** ТЕКСТ ДЛЯ ЧТЕНИЯ **
Есть и еще примеры. В 1913 году появилось новое издание "Русских Ночей" В.Ф. Одоевского под редакцией С.А. Цветкова. Редактор не ограничился простой перепечаткой первого тома, изданного самим автором в 1844 году, собрания его сочинений, а решил ввести в основной текст разного рода поправки и дополнения, которые значительно позднее были сделаны Одоевским на одном из экземпляров этого первого тома33. Редактор исходил из естественного желания дать текст, отвечающий намерениям автора. Эти намерения нашли свое прямое выражение в указанных поправках, и после них собственные уверения Одоевского в черновом предисловии к несостоявшемуся новому изданию, что он отказался от переделок, ибо они оказались бы только "механическими приставками"***, можно оценить лишь как литературный прием, в крайнем случае как признание, что ему не удалось осуществить всех предполагавшихся перемен. Несмотря, однако, на это естественное намерение Цветкова, нельзя не согласиться с аргументацией П.Н. Сакулина, который выступил с категорическими возражениями против новой редакции "Русских Ночей"****. В своей критике издания Цветкова проф. Сакулин исходит из совершенно правильного тезиса, что "Русские Ночи" есть "прежде всего памятник нашей литературы и общественности в период 30-х годов"*****. В шестидесятых годах Одоевский во многом изменил свое мировоззрение, поддавшись влиянию распространенных тогда материалистических убеждений, и этот перелом нашел свое выражение также и в его позднейших поправках к "Русским Ночам". В эпизод "Бала" вводятся мотивы из севастопольской войны34, выражение "сила молитвы" заменяется через "сила любви"35 и т.д. Указанные изменения

96

действительно искажают основной смысл и своеобразие "Русских Ночей", и научная критика, основывающаяся на истории общественных и философских идей, вправе отвергнуть эту позднейшую авторскую редакцию.

Тем не менее я позволю себе не до конца согласиться и с критикой Сакулина. Если приводимые им аргументы и представляются вполне убедительными, то отсюда вовсе еще не следует, что "Русские Ночи" должны механически воспроизводиться "в том самом виде, в каком они появились в 1844 году, со всеми особенностями их языка и стиля". Позднейшие поправки Одоевского должны быть изучены каждая в отдельности, и только конкретный анализ каждой даст ответ на вопрос, какие из них должны быть введены в основной текст, а какие нет. И если по отношению к тем из поправок, которые искажают идеологию "Русских Ночей", вполне применимы возражения Сакулина, то что можно возразить против чисто стилистических поправок, которых не так-то мало, а может быть, и большинство? Так, например, конец первого абзаца "Бала" в первой редакции читался: "...в полупотухших, остолбенелых глазах мешалась горькая зависть с бешеным воспоминанием прошедшего, - и все вертелось, прыгало, бесновалось в сладострастном безумии..." Позднее Одоевский поправил: "горькая зависть с горьким воспоминанием прошедшего"*. Авторский замысел здесь совершенно ясен: гораздо удачнее здесь параллелизм "горькой зависти и горького воспоминания", чем параллелизм "бешеного воспоминания с беснующимся сладострастным безумием". Нет решительно никаких оснований отвергать эту поправку, нисколько не нарушающую общую идеологию "Русских Ночей" и улучшающую чтение.

** ЧТО СДЕЛАТЬ **
Перепишите из текста для чтения дословно отрывок, начиная с места со словами «действительно искажают основной». Остановитесь после слов «позднейшую авторскую редакцию.».

** ВЫДЕРЖКИ ИЗ ПУНКТОВ **
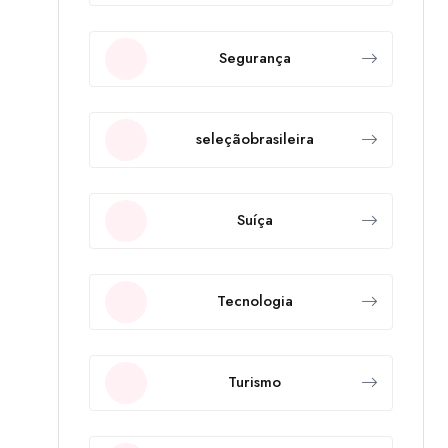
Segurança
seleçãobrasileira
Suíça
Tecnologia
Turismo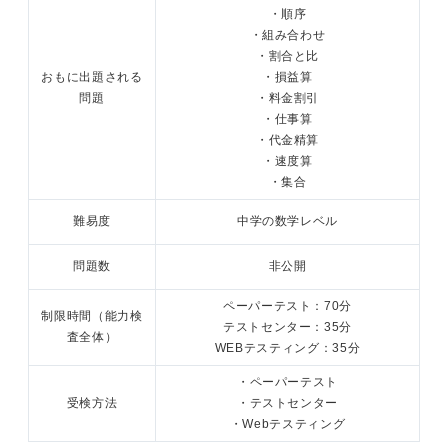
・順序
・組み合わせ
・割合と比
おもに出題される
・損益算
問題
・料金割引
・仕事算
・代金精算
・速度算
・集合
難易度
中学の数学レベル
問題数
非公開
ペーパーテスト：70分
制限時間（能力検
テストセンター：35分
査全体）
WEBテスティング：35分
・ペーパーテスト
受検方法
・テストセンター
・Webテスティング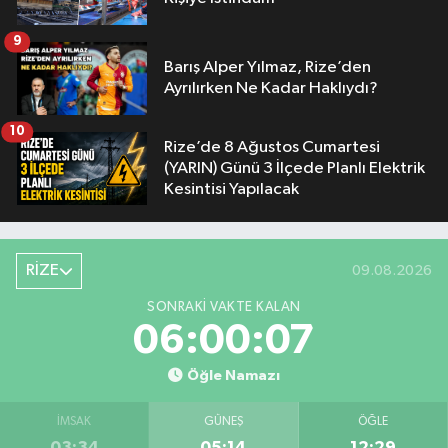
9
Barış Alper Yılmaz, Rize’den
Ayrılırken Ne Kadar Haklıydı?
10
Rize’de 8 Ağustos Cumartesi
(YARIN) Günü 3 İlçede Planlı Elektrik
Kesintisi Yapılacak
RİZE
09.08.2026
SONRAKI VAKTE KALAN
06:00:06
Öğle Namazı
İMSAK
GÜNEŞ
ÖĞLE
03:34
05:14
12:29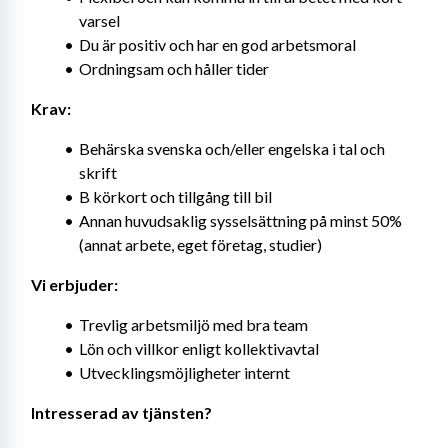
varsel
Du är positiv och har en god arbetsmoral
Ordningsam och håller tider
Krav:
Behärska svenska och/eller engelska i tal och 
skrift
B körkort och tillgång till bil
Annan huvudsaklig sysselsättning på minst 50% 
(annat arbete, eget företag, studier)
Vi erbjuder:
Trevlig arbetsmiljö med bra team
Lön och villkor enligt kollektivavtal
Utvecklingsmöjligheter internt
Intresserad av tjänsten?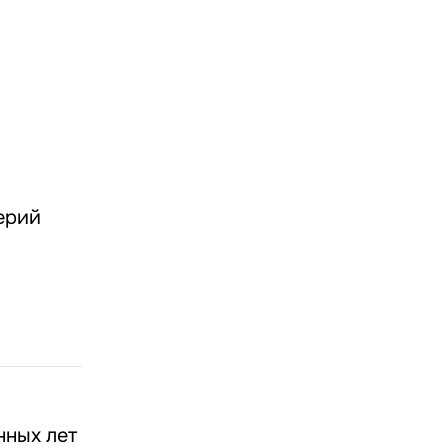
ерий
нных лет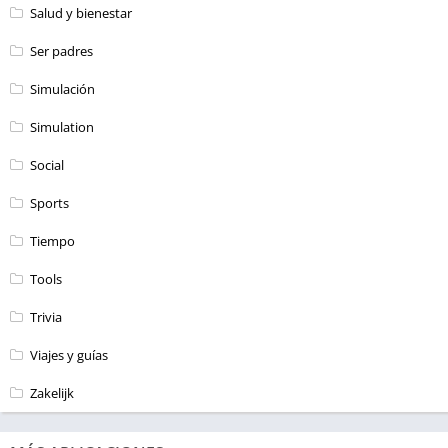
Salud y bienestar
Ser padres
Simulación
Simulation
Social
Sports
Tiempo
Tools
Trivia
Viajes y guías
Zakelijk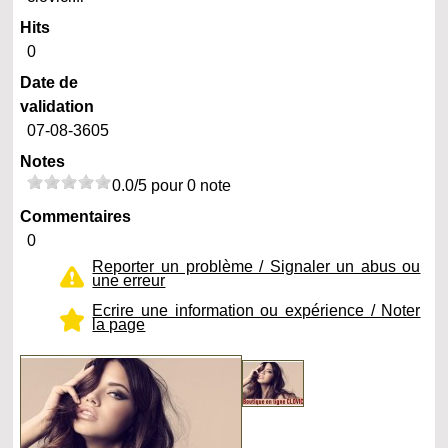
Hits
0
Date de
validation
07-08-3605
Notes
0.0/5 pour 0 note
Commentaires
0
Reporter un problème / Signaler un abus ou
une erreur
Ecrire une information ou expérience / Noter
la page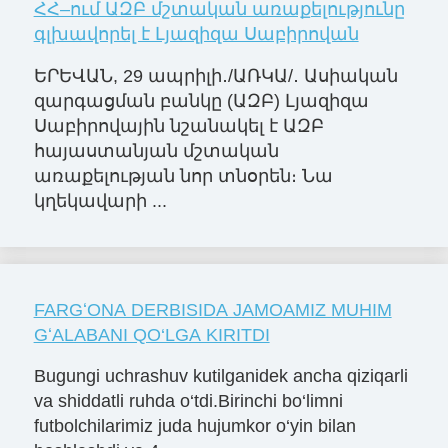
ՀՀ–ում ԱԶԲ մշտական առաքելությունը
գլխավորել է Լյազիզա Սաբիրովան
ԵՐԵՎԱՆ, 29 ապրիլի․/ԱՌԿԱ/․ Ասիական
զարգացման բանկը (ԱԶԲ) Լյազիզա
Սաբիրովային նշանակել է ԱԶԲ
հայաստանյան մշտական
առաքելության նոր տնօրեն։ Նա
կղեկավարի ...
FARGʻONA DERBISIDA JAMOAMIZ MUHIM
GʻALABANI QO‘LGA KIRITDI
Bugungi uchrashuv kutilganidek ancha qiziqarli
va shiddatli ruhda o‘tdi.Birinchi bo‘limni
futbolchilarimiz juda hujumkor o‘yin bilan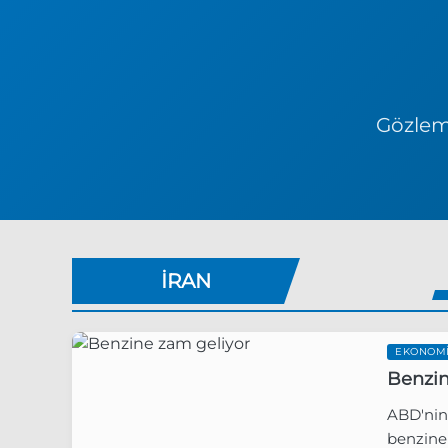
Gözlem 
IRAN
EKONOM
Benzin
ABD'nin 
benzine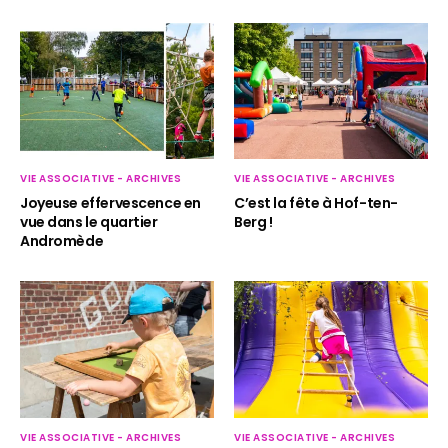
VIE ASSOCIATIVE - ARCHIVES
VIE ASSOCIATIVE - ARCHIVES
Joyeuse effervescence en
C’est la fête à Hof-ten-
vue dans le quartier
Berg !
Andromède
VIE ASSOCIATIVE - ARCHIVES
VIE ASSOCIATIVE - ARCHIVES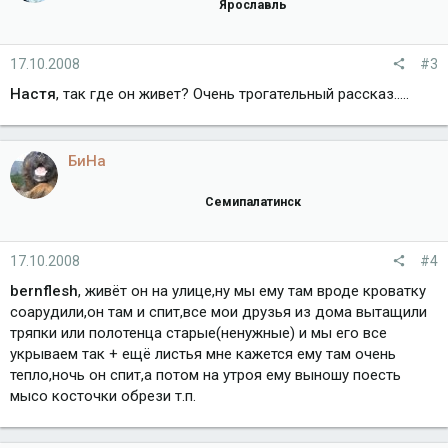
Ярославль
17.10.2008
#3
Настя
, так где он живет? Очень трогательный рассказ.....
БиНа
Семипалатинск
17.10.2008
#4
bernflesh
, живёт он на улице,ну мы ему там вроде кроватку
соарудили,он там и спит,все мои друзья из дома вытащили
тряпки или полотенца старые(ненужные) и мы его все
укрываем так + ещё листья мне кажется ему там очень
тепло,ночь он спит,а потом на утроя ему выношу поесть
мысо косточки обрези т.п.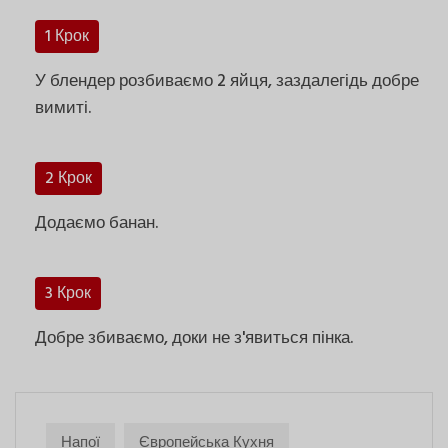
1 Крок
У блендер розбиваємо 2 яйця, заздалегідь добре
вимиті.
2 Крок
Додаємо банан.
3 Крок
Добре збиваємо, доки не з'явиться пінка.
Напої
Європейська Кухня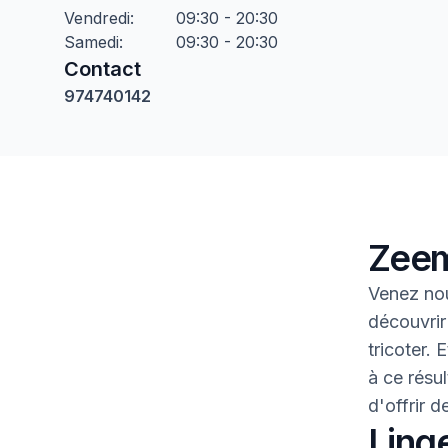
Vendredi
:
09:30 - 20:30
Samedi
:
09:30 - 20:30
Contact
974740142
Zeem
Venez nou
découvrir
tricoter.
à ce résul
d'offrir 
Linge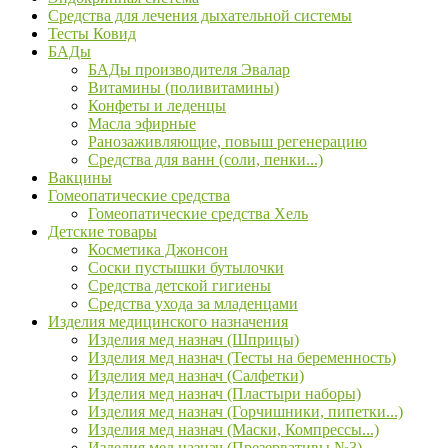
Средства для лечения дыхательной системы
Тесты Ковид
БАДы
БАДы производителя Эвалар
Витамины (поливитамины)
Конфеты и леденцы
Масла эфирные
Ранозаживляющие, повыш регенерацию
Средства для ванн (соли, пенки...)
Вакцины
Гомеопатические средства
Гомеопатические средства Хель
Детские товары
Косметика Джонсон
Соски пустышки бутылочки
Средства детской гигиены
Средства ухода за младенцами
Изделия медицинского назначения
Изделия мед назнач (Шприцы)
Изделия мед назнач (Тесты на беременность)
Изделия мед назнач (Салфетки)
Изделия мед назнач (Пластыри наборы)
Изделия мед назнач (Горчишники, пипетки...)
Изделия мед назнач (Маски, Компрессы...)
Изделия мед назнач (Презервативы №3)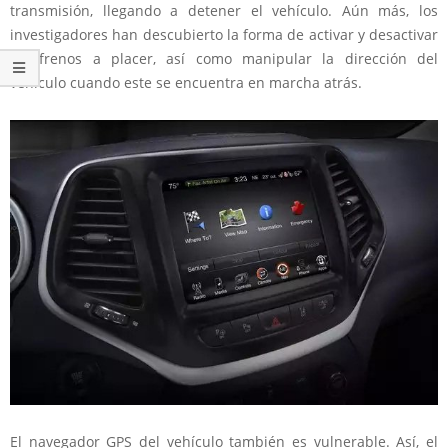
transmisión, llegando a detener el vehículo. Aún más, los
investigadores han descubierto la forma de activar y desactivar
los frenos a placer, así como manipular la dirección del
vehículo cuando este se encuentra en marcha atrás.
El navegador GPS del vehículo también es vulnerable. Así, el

** ОТВЕТ **
действительно искажают основной смысл и своеобразие "Русских Ночей", и научная критика, основывающаяся на истории общественных и философских идей, вправе отвергнуть эту позднейшую авторскую редакцию.